Estas últimas semanas he hojeado unos cuantos libros de neurociencia. Superada la era de la mecanización, comprender cómo funciona el cerebro humano promete rentabilidad segura. Amazon está plagado de libros llenos de estudios y de anécdotas. Me ha llamado la atención que todos coincidan en insistir en que no sólo somos muy irracionales e influenciables, sino también que somos tremendamente reacios a aceptarlo. A diferencia de lo que pasaba años atrás, la idea del inconsciente vuelve a tener prestigio.

El hombre siempre se ha protegido de sus motivaciones personales profundas. A menudo buscamos explicaciones estereotipadas a nuestras reacciones para aliviar la ansiedad que nos produce el desconocimiento o el misterio; otras veces vendemos motos para disimular nuestros puntos débiles ante los adversarios potenciales. Las motivaciones son estructuras muy complejas. Aun así, cada vez que racionalizamos para buscar excusas que nos liberen de una verdad que nos parece demasiado cruda para llevarla con dignidad, acabamos poniéndonos en peligro.

Al final las condiciones psicológicas suelen imponerse a las condiciones materiales. Todavía no se ha escrito una historia de la guerra psicológica de los últimos dos mil años. La victoria de Salamina se basó en la superioridad psicológica, igual que la victoria americana de Midway. La guerra fría fue una guerra psicológica y la guerra con ISIS es una guerra del mismo tipo. El problema de Hitler es que estaba loco, y el problema de los alemanes es que no estaban psicológicamente preparados para la tecnología y la victoria que tenían al alcance.

La historia del progreso es la historia de la conquista de la cabra que llevamos dentro
Al igual que pasa con los individuos, los mejores países son los que saben identificar y gestionar sus debilidades y deseos. Por eso da miedo reconocer que alguien o alguna cosa nos ha influido, o nos ha traumatizado, o que actuamos empujados por el subconsciente  en momentos importantes. La historia del progreso es la historia de la conquista de la cabra que llevamos dentro. Francia vendió mejor que ningún otro país la ilusión de que el individuo podía llegar a ser perfectamente autónomo, racional y libre. Desde entonces lo ha tenido casi todo pagado. Hasta que a base de mentir para hacerse la importante ha agotado las excusas.

- **Ejercicios propuestos**
A) Según el fragmento, ¿con qué finalidad buscamos explicaciones estereotipadas a nuestras reacciones? Responda en una o dos oraciones.
B) Resuma el fragmento en exactamente dos oraciones.

- **Filas de datos**
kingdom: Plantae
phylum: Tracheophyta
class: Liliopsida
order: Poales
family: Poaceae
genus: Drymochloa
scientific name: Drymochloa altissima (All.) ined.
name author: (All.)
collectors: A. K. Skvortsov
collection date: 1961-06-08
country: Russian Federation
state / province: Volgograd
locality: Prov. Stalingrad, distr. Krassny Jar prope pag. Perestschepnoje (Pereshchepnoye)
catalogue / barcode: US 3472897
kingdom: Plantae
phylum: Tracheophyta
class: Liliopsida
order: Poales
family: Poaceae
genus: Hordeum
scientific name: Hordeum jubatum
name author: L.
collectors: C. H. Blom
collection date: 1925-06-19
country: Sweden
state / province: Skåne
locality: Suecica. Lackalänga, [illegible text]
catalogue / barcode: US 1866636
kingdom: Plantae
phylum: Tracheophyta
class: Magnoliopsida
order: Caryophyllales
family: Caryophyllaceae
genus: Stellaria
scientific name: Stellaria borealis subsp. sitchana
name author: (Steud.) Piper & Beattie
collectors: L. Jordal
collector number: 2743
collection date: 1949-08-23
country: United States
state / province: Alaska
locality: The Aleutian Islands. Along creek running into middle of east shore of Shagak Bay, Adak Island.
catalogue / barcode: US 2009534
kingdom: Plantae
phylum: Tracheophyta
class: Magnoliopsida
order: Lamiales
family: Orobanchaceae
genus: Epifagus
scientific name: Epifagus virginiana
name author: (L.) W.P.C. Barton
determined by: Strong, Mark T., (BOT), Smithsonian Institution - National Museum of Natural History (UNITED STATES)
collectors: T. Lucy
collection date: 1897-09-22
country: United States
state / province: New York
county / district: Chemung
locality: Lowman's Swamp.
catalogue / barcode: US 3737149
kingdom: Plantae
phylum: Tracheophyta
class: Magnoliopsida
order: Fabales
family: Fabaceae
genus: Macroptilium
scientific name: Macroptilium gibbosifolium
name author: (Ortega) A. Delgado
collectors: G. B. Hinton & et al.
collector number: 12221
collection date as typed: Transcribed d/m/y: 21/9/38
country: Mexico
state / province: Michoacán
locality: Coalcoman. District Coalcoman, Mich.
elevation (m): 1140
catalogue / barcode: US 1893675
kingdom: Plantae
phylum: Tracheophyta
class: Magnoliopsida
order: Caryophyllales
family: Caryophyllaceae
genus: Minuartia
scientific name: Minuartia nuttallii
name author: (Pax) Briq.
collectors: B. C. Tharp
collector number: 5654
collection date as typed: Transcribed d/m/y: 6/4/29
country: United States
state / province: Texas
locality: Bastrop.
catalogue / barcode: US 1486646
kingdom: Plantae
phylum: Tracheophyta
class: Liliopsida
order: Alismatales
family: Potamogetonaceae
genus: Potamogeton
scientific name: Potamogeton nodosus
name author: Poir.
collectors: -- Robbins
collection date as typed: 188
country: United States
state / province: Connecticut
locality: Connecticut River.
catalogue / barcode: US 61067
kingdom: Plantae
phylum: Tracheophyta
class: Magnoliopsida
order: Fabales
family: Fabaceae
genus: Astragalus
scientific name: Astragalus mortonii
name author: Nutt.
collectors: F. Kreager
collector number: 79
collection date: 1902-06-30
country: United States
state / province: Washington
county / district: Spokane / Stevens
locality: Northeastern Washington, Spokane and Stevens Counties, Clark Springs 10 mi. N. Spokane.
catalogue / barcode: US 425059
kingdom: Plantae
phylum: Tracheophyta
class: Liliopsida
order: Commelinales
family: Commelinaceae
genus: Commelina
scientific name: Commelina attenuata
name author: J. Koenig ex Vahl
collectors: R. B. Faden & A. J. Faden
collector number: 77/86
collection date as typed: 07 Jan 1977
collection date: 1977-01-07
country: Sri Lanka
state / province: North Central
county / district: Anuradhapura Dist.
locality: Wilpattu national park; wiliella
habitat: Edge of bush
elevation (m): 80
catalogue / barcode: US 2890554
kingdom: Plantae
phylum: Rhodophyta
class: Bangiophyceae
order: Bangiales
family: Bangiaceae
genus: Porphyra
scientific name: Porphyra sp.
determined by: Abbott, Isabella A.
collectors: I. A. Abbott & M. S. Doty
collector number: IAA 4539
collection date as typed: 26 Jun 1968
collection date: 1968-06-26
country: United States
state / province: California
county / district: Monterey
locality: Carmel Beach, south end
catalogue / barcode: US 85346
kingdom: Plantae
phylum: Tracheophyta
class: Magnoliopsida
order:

- **Soluciones**
A) Las buscamos para aliviar la ansiedad que nos produce el desconocimiento o el misterio.

B) Los libros de neurociencia que menciona el fragmento coinciden en que somos muy irracionales e influenciables y en que nos cuesta aceptarlo. Además, racionalizar para librarnos de verdades demasiado crudas nos pone en peligro, las condiciones psicológicas suelen imponerse a las materiales, como en Salamina o Midway, y los mejores países son los que saben identificar y gestionar sus debilidades y deseos.